§ **Provided passage**:
— START —

Please don't say "PC" unless you mean "personal computer," as in hardware platforms.  If you mean an operating system or even a class of operating systems, please say its name.  Thank you.


----------



## Archibald Ironfist (Sep 3, 2008)

Even then, PC isn't an accurate term, as there are x86 based PCs and Motorola based PCs and IBM POWER based PCs.  Probably some others, too, that i'm missing, especially that aren't in wide use anymore.

Really, it's like referring to all automobiles, trains, planes, and boats as 'transports'.  It's just a vague, unpleasant term.

I prefer to use PC to refer simply to Personal Computers, which may or may not be x86 architecture.


----------



## Eevee (Sep 3, 2008)

Shouden said:


> but 90% of PC's run Windows and PC is easier to say and not as dirty as MS.


And 8% of PCs run OS X, and 1% of PCs run Linux.  If you're trying to talk about specifically Windows as opposed to whatever else, "PC" is probably not the word you should be going for.


----------



## Shouden (Sep 3, 2008)

dang, you Windows guys take things too seriously. It was supposed  to be a joke and a silly explanation why people refer to Windows running machines as PCs.

Here *hands everyone some cookies* just don't get any on your keyboards.


----------



## Pi (Sep 3, 2008)

— END —

§ **Required work**:
(a) List each line of the listing that contains the string "kern". Case must match exactly.
(b) Pick up the forum thread on the meaning of "PC" from the point where it stops.

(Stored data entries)
— START —

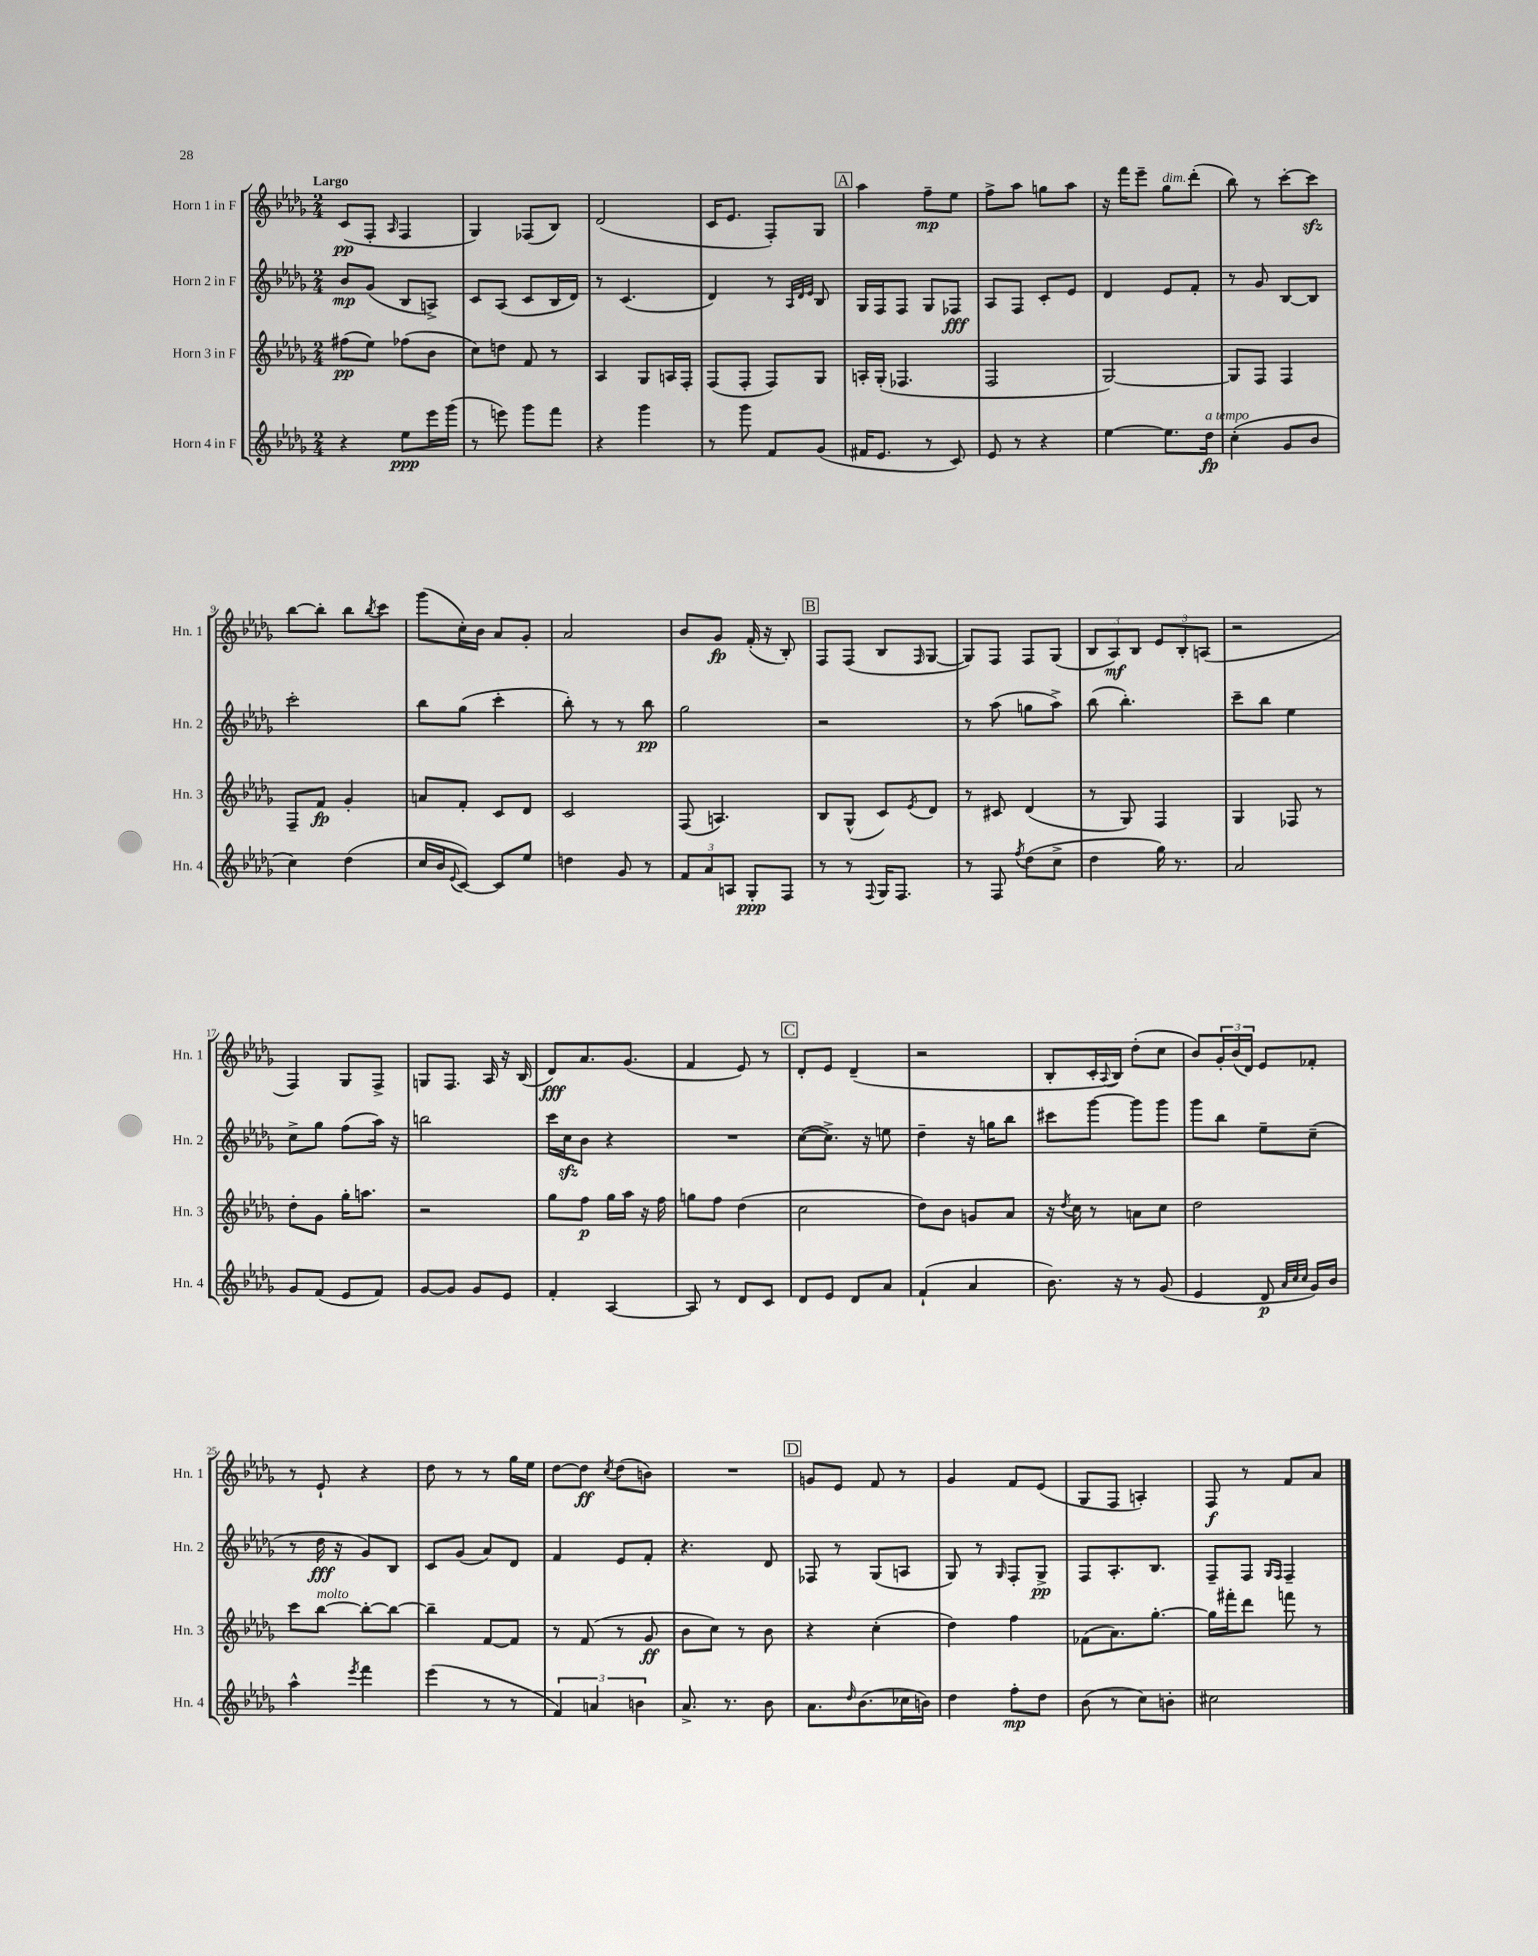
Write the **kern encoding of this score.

**kern	**kern	**kern	**kern
*staff4	*staff3	*staff2	*staff1
*clefG2	*clefG2	*clefG2	*clefG2
*k[b-e-a-d-g-]	*k[b-e-a-d-g-]	*k[b-e-a-d-g-]	*k[b-e-a-d-g-]
*M2/4	*M2/4	*M2/4	*M2/4
4r	(8ff#\L	8b-/L	(8c/L
.	8ee-\J)	(8g-/J	8F'/J
.	.	.	16qqA-/
8ee-\L	(8ff-\L	8B-/L	4F/
16eee-\L	8b-\J	8A^/J)	.
(16ggg-\JJ	.	.	.
=	=	=	=
8r	8cc\L)	8c/L	4G-/)
8eee\)	8dd\J	(8A-/J	.
8ggg-\L	8f/	8c/L	(8F-/L
8fff\J	8r	16B-/L	8B-/J)
.	.	16d-/JJ)	.
=	=	=	=
4r	4A-/	8r	(2d-/
.	.	(4.c/	.
4ggg-\	8G-/L	.	.
.	16A/L	.	.
.	16F'/JJ	.	.
=	=	=	=
8r	(8F/L	4d-/)	16c/LK
.	.	.	8.e-/J
8ggg-\	8F'/J	.	.
8f/L	8F/L)	8r	8F'/L)
.	.	32qqA-/LLL	.
.	.	32qqd-/	.
.	.	32qqe-/JJJ	.
(8g-/J	8G-/J	8B-/	8G-/J
=	=	=	=
16f#/LK	16A'/LL	16G-/LL	4aa-\
8.e-/J	(16G-'/JJ	16F/J	.
.	4.F-/	8F/J	.
8r	.	8G-/L	8ff~\L
8c/)	.	8F-/J	8ee-\J
=	=	=	=
8e-/	2F/	8A-/L	8ff^\L
8r	.	8F/J	8aa-\J
4r	.	8c'/L	8gg\L
.	.	8e-/J	8aa-\J
=	=	=	=
[4ee-\	[2G-/)	4d-/	16r
.	.	.	16fff\LK
.	.	.	8eee-~\J
8.ee-\]L	.	8e-/L	8gg-\L
.	.	8f'/J	(8ddd-'\J
16dd-\Jk	.	.	.
=	=	=	=
(4cc'\	8G-/]L	8r	8bb-\)
.	8F/J	8g-/	8r
8g-/L	4F/	[8B-/L	[8ccc'\L
8b-/J	.	8B-/]J	8ccc\]J
=	=	=	=
4cc\)	8F~/L	2ccc'\	[8bb-\L
.	8f/J	.	8bb-'\]J
(4dd-\	4g-'/	.	8bb-\L
.	.	.	8qbb-/
.	.	.	8ccc\J
=	=	=	=
16cc/LL	8a/L	8bb-\L	(8ggg-\L
16b-/J	.	.	.
8qqe-/	.	.	.
[8c/J)	8f'/J	(8gg-\J	16cc'\L)
.	.	.	16b-\JJ
8c/]L	8c/L	4ccc'\	8a-/L
8ee-/J	8d-/J	.	8g-'/J
=	=	=	=
4dd\	2c/	8bb-'\)	2a-/
.	.	8r	.
8g-/	.	8r	.
8r	.	8bb-\	.
=	=	=	=
12f/L	(8F/	2gg-\	8b-/L
12a-/	.	.	.
.	4.A/)	.	8g-/J
12A/J	.	.	.
8G-'/L	.	.	(16f'/
.	.	.	16r
8F/J	.	.	8B-'/)
=	=	=	=
8r	8B-/L	2r	8F/L
8r	(8G-^^/J	.	(8F/J
8qqF/	.	.	.
16G-/LK	8c/L)	.	8B-/L
8.F/J	.	.	.
.	8qe-/	.	16qqF/
.	8d-/J	.	[8G-/J
=	=	=	=
8r	8r	8r	8G-/]L)
8F/	8c#/	(8aa-\	8F/J
8qff/	.	.	.
(8dd-\L	(4d-/	8gg\L	8F/L
8cc^\J	.	8aa-^\J)	(8G-/J
=	=	=	=
4dd-\	8r	(8bb-\	12B-/L
.	.	.	12A-/)
.	8G-/)	4.bb-'\)	.
.	.	.	12B-/J
16gg-\)	4F/	.	12e-/L
8.r	.	.	.
.	.	.	12B-'/
.	.	.	(12A/J
=	=	=	=
2a-/	4G-/	8ccc~\L	2r
.	.	8bb-\J	.
.	8F-/	4ee-\	.
.	8r	.	.
=	=	=	=
8g-/L	8dd-'\L	8cc^\L	4F/)
(8f/J	8g-\J	8gg-\J	.
8e-/L	16gg-'\LK	(8ff\L	8G-/L
.	8.aa\J	.	.
8f/J)	.	16aa-\Jk)	8F^/J
.	.	16r	.
=	=	=	=
[8g-/L	2r	2bb\	8G/L
8g-/]J	.	.	8.F/J
8g-/L	.	.	.
.	.	.	16A-/
8e-/J	.	.	16r
.	.	.	(16B-/
=	=	=	=
4f'/	8gg-\L	16ccc\LL	8d-/L)
.	.	16cc\J	.
.	8ff\J	8b-\J	8.a-/
[4A-/	16gg-\LL	4r	.
.	16aa-\JJ	.	(8.g-/J
.	16r	.	.
.	16ff\	.	.
=	=	=	=
8A-/]	8gg\L	2r	4f/
8r	8ff\J	.	.
8d-/L	(4dd-\	.	8e-/)
8c/J	.	.	8r
=	=	=	=
8d-/L	2cc\	([8cc\L	8d-'/L
8e-/J	.	8.cc^\]J)	8e-/J
8d-/L	.	.	(4d-~/
.	.	16r	.
8a-/J	.	8ee\	.
=	=	=	=
(4f`/	8dd-\L)	4dd-~\	2r
.	8b-\J	.	.
4a-/	8g/L	16r	.
.	.	16gg\LK	.
.	8a-/J	8bb-\J	.
=	=	=	=
8.b-\)	16r	8ccc#\L	8B-'/L
.	8qdd-/	.	.
.	16cc\	.	.
.	8r	[8ggg-\J	16c'/L
.	.	.	8qqA-/
16r	.	.	16B-/JJ)
8r	8a\L	8ggg-\]L	(8dd-'\L
(8g-/	8cc\J	8ggg-\J	8cc\J
=	=	=	=
4e-/	2dd-\	8ggg-\L	8b-/L)
.	.	8bb-\J	24g-'/L
.	.	.	(24b-/
.	.	.	24d-/JJ)
8d-/	.	8ee-~\L	8e-/L
32qqa-/LLL	.	.	.
32qqcc/	.	.	.
32qqcc/JJJ	.	.	.
16g-/LL)	.	(8cc~\J	8f-'/J
16b-/JJ	.	.	.
=	=	=	=
4aa-^^\	8ccc\L	8r	8r
.	[8bb-\J	16dd-\	8e-`/
.	.	16r	.
8qeee-/	.	.	.
4fff\	8bb-'\_L	8g-/L)	4r
.	8bb-\_J	8B-/J	.
=	=	=	=
(4eee-\	4bb-~\]	8c/L	8dd-\
.	.	(8g-/J	8r
8r	[8f/L	8a-/L)	8r
8r	8f/]J	8d-/J	16gg-\LL
.	.	.	16ee-\JJ
=	=	=	=
6f/)	8r	4f/	[8dd-\L
.	(8f/	.	8dd-\]J
6a/	.	.	.
.	.	.	8qcc/
.	8r	8e-/L	(8dd-\L
6b\	.	.	.
.	8g-/	8f'/J	8b\J)
=	=	=	=
8.a-^/	8b-\L	4.r	2r
.	8cc\J)	.	.
8.r	.	.	.
.	8r	.	.
8b-\	8b-\	8d-/	.
=	=	=	=
8.a-\L	4r	8F-/	8g/L
.	.	8r	8e-/J
16qqdd-/	.	.	.
(8.b-\	.	.	.
.	(4cc'\	(8G-/L	8f/
16cc-\L	.	8A/J	8r
16b\JJ)	.	.	.
=	=	=	=
4dd-\	4dd-\)	8G-/)	4g-/
.	.	8r	.
.	.	16qqG-/	.
8ff'\L	4ff\	8F'/L	8f/L
8dd-\J	.	8G-^/J	(8e-/J
=	=	=	=
(8b-\	(8f-\L	8F/L	8G-/L
8r	8.a-\)	8.A-'/	8F/J
8cc\L)	.	.	4A'/)
.	[8.gg-'\J	8.B-/J	.
8b'\J	.	.	.
=	=	=	=
2cc#\	16gg-\]LL	8F~/L	8F/
.	16fff#'\J	.	.
.	8ddd-\J	8F/J	8r
.	.	16qqG-/LL	.
.	.	16qqF/JJ	.
.	8fff\	4F~/	8f/L
.	8r	.	8a-/J
==	==	==	==
*-	*-	*-	*-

— END —

§ **Expected answers**:
(a)
Write the **kern encoding of this score.
**kern	**kern	**kern	**kern

(b)
Shouden said:


> dang, you Windows guys take things too seriously. It was supposed  to be a joke and a silly explanation why people refer to Windows running machines as PCs.



Only it's not funny and also inaccurate.

good job dude


----------



## ArielMT (Sep 3, 2008)

Shouden said:


> dang, you Windows guys take things too seriously.



I can't remember ever being called a "Windows guy" before.  That's a first.

I switched entirely to Linux at home five years ago, after 12 or 13 years of using Windows, and I haven't looked back. The Dell book I'm using hasn't known Windows since the day I unpacked it. Yet as much as I like Linux and how much better I think it is than Windows, it's still no reason to exaggerate or otherwise be inaccurate about either, or anything else for that matter.


----------



## Bryantacious (Sep 6, 2008)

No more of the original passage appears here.